# Task to complete
The response should be a faithful copy of every record, with nothing left out.

Stored entries:
+ + +
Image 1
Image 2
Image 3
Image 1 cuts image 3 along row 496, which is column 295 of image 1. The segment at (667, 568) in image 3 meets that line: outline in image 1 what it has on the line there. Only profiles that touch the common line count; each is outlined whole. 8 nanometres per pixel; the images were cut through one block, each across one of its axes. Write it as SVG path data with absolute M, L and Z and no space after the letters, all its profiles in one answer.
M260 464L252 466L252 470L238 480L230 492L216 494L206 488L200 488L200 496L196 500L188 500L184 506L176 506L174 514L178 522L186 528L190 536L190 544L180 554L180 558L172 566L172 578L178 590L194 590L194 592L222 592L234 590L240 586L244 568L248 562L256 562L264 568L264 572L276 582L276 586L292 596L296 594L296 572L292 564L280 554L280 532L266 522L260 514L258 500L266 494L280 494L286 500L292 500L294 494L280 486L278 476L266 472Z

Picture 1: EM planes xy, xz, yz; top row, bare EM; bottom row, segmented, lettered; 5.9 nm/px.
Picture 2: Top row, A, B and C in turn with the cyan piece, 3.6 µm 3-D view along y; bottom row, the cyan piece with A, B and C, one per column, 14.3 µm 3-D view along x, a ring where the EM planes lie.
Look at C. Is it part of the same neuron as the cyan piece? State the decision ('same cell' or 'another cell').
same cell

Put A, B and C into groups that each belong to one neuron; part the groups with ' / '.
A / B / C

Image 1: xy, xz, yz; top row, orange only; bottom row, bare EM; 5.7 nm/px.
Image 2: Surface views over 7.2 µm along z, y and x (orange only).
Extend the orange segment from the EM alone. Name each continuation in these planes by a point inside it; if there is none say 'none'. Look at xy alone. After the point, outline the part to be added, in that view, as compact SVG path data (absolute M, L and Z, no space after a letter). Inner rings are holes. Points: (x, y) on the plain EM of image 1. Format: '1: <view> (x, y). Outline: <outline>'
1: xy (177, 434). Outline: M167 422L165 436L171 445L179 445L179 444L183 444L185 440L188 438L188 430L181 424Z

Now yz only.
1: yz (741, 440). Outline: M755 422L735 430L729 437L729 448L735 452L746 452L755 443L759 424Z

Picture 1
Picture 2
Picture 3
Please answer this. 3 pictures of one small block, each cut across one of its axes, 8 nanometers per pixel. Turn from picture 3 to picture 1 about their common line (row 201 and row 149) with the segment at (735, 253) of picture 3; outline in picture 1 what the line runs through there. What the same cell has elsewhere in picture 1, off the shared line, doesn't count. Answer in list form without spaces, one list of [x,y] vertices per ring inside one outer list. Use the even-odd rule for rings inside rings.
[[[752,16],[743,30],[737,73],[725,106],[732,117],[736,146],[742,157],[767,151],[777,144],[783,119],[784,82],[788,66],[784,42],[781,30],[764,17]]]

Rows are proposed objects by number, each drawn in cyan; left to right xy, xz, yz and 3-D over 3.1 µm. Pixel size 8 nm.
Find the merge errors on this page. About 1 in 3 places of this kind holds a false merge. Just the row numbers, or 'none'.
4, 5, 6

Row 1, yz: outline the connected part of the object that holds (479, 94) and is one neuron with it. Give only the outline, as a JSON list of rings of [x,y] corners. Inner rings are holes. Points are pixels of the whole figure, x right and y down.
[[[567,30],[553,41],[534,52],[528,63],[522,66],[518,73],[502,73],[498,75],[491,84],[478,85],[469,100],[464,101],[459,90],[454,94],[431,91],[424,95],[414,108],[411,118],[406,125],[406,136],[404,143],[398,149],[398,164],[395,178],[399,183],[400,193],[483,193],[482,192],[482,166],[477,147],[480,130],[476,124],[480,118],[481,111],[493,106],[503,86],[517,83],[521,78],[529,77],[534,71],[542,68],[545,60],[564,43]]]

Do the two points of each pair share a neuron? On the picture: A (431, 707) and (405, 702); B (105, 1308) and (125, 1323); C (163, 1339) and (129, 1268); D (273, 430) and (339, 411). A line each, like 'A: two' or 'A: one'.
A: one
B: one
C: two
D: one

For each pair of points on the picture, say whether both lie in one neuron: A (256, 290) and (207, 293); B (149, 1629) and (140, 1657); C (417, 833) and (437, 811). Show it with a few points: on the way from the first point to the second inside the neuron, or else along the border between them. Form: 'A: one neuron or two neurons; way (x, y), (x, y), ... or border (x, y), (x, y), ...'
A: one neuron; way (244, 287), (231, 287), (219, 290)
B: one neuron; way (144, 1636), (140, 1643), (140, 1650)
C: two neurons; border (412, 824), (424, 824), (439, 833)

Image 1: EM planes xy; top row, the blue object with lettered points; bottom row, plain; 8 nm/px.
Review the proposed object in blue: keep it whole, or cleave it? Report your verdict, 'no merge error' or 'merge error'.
+ + +
# Task solution
Image 1
Image 2
Image 3
Image 1 cuts image 3 along row 496, which is column 295 of image 1. The segment at (667, 568) in image 3 meets that line: outline in image 1 what it has on the line there. Only profiles that touch the common line count; each is outlined whole. 8 nanometres per pixel; the images were cut through one block, each across one of its axes. Write it as SVG path data with absolute M, L and Z and no space after the letters, all its profiles in one answer.
M260 464L252 466L252 470L238 480L230 492L216 494L206 488L200 488L200 496L196 500L188 500L184 506L176 506L174 514L178 522L186 528L190 536L190 544L180 554L180 558L172 566L172 578L178 590L194 590L194 592L222 592L234 590L240 586L244 568L248 562L256 562L264 568L264 572L276 582L276 586L292 596L296 594L296 572L292 564L280 554L280 532L266 522L260 514L258 500L266 494L280 494L286 500L292 500L294 494L280 486L278 476L266 472Z

Picture 1: EM planes xy, xz, yz; top row, bare EM; bottom row, segmented, lettered; 5.9 nm/px.
Picture 2: Top row, A, B and C in turn with the cyan piece, 3.6 µm 3-D view along y; bottom row, the cyan piece with A, B and C, one per column, 14.3 µm 3-D view along x, a ring where the EM planes lie.
Look at C. Is it part of the same neuron as the cyan piece? State the decision ('same cell' or 'another cell').
same cell

Put A, B and C into groups that each belong to one neuron; part the groups with ' / '.
A / B / C

Image 1: xy, xz, yz; top row, orange only; bottom row, bare EM; 5.7 nm/px.
Image 2: Surface views over 7.2 µm along z, y and x (orange only).
Extend the orange segment from the EM alone. Name each continuation in these planes by a point inside it; if there is none say 'none'. Look at xy alone. After the point, outline the part to be added, in that view, as compact SVG path data (absolute M, L and Z, no space after a letter). Inner rings are holes. Points: (x, y) on the plain EM of image 1. Format: '1: <view> (x, y). Outline: <outline>'
1: xy (177, 434). Outline: M167 422L165 436L171 445L179 445L179 444L183 444L185 440L188 438L188 430L181 424Z

Now yz only.
1: yz (741, 440). Outline: M755 422L735 430L729 437L729 448L735 452L746 452L755 443L759 424Z

Picture 1
Picture 2
Picture 3
Please answer this. 3 pictures of one small block, each cut across one of its axes, 8 nanometers per pixel. Turn from picture 3 to picture 1 about their common line (row 201 and row 149) with the segment at (735, 253) of picture 3; outline in picture 1 what the line runs through there. What the same cell has elsewhere in picture 1, off the shared line, doesn't count. Answer in list form without spaces, one list of [x,y] vertices per ring inside one outer list. Use the even-odd rule for rings inside rings.
[[[752,16],[743,30],[737,73],[725,106],[732,117],[736,146],[742,157],[767,151],[777,144],[783,119],[784,82],[788,66],[784,42],[781,30],[764,17]]]

Rows are proposed objects by number, each drawn in cyan; left to right xy, xz, yz and 3-D over 3.1 µm. Pixel size 8 nm.
Find the merge errors on this page. About 1 in 3 places of this kind holds a false merge. Just the row numbers, or 'none'.
4, 5, 6

Row 1, yz: outline the connected part of the object that holds (479, 94) and is one neuron with it. Give only the outline, as a JSON list of rings of [x,y] corners. Inner rings are holes. Points are pixels of the whole figure, x right and y down.
[[[567,30],[553,41],[534,52],[528,63],[522,66],[518,73],[502,73],[498,75],[491,84],[478,85],[469,100],[464,101],[459,90],[454,94],[431,91],[424,95],[414,108],[411,118],[406,125],[406,136],[404,143],[398,149],[398,164],[395,178],[399,183],[400,193],[483,193],[482,192],[482,166],[477,147],[480,130],[476,124],[480,118],[481,111],[493,106],[503,86],[517,83],[521,78],[529,77],[534,71],[542,68],[545,60],[564,43]]]

Do the two points of each pair share a neuron? On the picture: A (431, 707) and (405, 702); B (105, 1308) and (125, 1323); C (163, 1339) and (129, 1268); D (273, 430) and (339, 411). A line each, like 'A: two' or 'A: one'.
A: one
B: one
C: two
D: one

For each pair of points on the picture, say whether both lie in one neuron: A (256, 290) and (207, 293); B (149, 1629) and (140, 1657); C (417, 833) and (437, 811). Show it with a few points: on the way from the first point to the second inside the neuron, or else along the border between them. Form: 'A: one neuron or two neurons; way (x, y), (x, y), ... or border (x, y), (x, y), ...'
A: one neuron; way (244, 287), (231, 287), (219, 290)
B: one neuron; way (144, 1636), (140, 1643), (140, 1650)
C: two neurons; border (412, 824), (424, 824), (439, 833)

Image 1: EM planes xy; top row, the blue object with lettered points; bottom row, plain; 8 nm/px.
Review the proposed object in blue: keep it whole, or cleave it? Report your verdict, 'no merge error' or 'merge error'.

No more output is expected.